Many bans are for six months, and “a lot of the six-months’ disqualifications will be finished before gardaí even know they were disqualified”, she said.
Mr Canney provided the figures in a parliamentary reply to Fine Gael TD Emer Currie.
The Dublin West TD said “the gaps in the system must be addressed so that accurate information is available to insurance companies and the gardaí to keep disqualified drivers off the road”.
She also said: “We’ve seen a big jump in the number of uninsured vehicles being seized since the new Irish Motor Insurance Database (IMID) and Garda mobility app were introduced last year. We need a system that works here too.”
The high number of motorists failing to present their licences is a long-term problem but, in a bid to rectify it, new regulations were introduced at the end of March requiring insurance companies to obtain driver numbers before providing cover.
The rules aim to capture driver numbers of all motorists and involve linking three databases – from the department, Insurance Ireland and IMID. These have, however, yet to be integrated.
Campaigner Ms Gray said the new regulations marked “the start of a process. We welcome it, but it’s only a start and not a job done. We want to know when the insurance companies and gardaí will have instant, real-time access to the Driver File”.

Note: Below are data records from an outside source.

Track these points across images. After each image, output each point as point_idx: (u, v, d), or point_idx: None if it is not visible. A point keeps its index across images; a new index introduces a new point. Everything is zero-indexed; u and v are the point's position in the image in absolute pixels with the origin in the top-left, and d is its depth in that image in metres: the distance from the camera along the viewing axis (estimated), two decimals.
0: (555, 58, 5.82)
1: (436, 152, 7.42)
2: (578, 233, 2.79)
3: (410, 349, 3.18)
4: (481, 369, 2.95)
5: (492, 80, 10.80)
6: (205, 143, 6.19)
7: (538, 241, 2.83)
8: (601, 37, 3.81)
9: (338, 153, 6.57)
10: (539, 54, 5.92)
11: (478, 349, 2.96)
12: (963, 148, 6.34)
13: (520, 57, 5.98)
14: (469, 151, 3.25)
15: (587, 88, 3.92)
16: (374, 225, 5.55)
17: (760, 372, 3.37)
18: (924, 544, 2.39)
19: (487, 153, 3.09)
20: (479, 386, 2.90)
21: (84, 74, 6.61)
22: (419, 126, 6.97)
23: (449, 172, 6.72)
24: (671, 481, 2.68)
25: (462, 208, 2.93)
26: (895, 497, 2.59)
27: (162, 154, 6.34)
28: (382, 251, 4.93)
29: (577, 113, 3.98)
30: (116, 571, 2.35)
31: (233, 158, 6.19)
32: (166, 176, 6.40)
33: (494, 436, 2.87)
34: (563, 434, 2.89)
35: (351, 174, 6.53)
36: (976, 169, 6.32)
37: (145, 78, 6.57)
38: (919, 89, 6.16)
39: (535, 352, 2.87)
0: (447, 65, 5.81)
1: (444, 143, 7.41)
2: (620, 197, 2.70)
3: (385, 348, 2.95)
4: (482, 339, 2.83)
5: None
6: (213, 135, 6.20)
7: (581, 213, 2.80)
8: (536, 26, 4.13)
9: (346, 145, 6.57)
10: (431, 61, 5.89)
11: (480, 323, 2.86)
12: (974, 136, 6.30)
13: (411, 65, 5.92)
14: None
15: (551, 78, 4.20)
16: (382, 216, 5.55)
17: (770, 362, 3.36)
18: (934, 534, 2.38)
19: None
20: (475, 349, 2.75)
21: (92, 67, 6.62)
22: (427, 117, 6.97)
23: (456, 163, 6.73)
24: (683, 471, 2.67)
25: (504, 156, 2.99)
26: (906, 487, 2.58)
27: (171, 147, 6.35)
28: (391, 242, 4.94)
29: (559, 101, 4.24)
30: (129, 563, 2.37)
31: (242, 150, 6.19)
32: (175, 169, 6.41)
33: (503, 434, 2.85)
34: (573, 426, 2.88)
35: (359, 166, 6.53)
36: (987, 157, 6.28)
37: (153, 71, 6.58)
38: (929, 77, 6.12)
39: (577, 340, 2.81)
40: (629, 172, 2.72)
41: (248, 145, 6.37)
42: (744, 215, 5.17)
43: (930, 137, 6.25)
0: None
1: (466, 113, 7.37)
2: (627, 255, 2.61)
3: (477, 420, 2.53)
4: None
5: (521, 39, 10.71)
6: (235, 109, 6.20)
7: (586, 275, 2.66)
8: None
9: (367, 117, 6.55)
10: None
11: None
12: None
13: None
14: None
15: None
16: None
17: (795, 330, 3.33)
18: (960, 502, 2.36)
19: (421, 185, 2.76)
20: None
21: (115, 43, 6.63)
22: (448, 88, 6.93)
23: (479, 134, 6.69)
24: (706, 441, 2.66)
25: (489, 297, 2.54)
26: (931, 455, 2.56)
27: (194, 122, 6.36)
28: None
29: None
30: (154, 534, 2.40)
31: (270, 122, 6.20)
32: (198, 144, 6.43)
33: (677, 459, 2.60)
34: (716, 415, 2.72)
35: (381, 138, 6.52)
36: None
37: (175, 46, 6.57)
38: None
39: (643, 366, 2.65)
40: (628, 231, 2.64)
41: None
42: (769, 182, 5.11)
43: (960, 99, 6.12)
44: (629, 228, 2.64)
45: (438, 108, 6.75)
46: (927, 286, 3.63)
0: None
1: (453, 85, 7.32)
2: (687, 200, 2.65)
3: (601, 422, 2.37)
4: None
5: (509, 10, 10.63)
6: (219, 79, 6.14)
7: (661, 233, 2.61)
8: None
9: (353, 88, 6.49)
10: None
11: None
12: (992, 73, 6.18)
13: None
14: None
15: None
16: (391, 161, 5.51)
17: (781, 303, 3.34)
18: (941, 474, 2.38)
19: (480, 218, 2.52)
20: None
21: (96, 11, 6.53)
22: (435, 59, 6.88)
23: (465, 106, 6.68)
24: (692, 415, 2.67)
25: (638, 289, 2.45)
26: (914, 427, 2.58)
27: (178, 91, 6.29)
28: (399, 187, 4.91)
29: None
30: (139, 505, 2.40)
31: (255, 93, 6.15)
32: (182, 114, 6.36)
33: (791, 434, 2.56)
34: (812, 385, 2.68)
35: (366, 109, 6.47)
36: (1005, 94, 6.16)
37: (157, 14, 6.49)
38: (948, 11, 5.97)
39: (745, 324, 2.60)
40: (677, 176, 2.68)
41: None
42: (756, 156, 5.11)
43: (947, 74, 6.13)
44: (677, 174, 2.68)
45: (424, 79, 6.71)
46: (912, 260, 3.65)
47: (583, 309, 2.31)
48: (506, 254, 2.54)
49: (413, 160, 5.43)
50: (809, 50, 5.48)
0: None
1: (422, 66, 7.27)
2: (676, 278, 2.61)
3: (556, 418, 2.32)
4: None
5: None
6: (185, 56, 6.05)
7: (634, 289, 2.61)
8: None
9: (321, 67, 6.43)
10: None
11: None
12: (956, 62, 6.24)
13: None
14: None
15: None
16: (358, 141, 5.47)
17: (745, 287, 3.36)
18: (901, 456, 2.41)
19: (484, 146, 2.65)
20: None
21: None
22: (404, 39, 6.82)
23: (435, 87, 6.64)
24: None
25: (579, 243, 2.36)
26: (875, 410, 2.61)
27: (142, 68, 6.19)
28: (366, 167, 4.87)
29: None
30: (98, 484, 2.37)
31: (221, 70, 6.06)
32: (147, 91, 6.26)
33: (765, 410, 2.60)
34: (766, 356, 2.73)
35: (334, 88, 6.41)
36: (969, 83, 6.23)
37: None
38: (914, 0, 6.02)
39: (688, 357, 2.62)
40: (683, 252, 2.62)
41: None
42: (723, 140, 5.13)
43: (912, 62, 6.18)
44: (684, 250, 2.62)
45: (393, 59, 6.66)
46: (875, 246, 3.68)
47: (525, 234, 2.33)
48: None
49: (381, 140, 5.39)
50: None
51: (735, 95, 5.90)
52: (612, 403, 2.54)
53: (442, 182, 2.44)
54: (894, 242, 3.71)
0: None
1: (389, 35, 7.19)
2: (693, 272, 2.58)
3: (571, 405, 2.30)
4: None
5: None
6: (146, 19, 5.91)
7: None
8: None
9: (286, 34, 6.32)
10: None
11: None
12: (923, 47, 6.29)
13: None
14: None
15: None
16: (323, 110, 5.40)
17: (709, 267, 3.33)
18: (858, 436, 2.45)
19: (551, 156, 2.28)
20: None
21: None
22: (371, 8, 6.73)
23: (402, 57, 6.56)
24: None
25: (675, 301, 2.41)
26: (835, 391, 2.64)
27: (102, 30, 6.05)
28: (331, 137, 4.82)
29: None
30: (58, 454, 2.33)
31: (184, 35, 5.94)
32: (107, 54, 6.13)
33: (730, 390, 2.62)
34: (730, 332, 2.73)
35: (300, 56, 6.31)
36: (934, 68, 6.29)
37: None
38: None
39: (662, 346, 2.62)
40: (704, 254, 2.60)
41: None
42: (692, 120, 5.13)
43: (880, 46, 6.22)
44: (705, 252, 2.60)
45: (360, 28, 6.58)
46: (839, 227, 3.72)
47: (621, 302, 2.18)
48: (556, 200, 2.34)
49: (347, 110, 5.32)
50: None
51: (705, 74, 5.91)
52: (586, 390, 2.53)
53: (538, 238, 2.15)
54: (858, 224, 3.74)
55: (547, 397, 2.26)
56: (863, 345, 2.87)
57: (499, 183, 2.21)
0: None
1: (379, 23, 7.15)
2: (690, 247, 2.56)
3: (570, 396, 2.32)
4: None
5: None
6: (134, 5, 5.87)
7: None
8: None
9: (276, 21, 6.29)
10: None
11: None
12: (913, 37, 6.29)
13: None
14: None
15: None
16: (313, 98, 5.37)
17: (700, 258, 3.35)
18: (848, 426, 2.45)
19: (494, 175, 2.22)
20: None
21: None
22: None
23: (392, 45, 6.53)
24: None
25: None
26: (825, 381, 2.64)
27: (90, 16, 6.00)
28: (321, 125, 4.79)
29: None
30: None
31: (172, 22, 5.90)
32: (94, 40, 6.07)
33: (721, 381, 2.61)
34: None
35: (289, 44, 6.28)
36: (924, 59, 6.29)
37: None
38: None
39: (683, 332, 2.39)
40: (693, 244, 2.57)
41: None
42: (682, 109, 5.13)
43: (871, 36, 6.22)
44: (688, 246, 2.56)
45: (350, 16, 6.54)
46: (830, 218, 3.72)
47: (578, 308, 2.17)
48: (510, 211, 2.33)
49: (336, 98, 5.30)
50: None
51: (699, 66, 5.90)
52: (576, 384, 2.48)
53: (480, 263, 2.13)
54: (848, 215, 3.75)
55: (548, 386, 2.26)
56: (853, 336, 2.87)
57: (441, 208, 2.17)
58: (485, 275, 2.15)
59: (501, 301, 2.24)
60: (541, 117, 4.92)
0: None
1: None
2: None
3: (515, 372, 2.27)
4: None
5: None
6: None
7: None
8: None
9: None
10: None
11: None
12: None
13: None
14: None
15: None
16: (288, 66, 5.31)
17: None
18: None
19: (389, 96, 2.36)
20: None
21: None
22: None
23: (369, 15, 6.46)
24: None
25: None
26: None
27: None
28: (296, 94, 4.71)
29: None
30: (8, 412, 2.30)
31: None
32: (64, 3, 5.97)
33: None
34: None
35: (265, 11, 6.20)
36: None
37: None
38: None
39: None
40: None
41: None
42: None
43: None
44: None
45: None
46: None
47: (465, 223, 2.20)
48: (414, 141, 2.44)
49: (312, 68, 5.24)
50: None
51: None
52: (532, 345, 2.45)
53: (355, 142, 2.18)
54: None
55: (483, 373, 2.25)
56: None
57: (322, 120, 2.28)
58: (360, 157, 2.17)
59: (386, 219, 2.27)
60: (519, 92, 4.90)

Mr Canney said: “This matter is the responsibility of An Garda Síochána, the Department of Justice and the Courts Service, but my department will be supportive of any measures [to] address the issue as it will improve our subsequent ability to match court orders to driver records.”
The Courts Service has, however, consistently said “a court registrar or any other member of staff can only record licence/permit details where the relevant documentation is produced to the court”.
Ms Gray, who has campaigned on road safety for more than two decades, said the Minister might say it was the responsibility of other agencies, but “we believe the Department of Transport and the RSA [Road Safety Authority] have a massive part to play in this. If they don’t get that information from the court they have to go through a whole process of trying to manually match it”.
She urged government departments, courts and agencies to “work together rather than blaming each other for the failure to secure a convicted motorist’s unique driver number in court. It’s in all their interests”.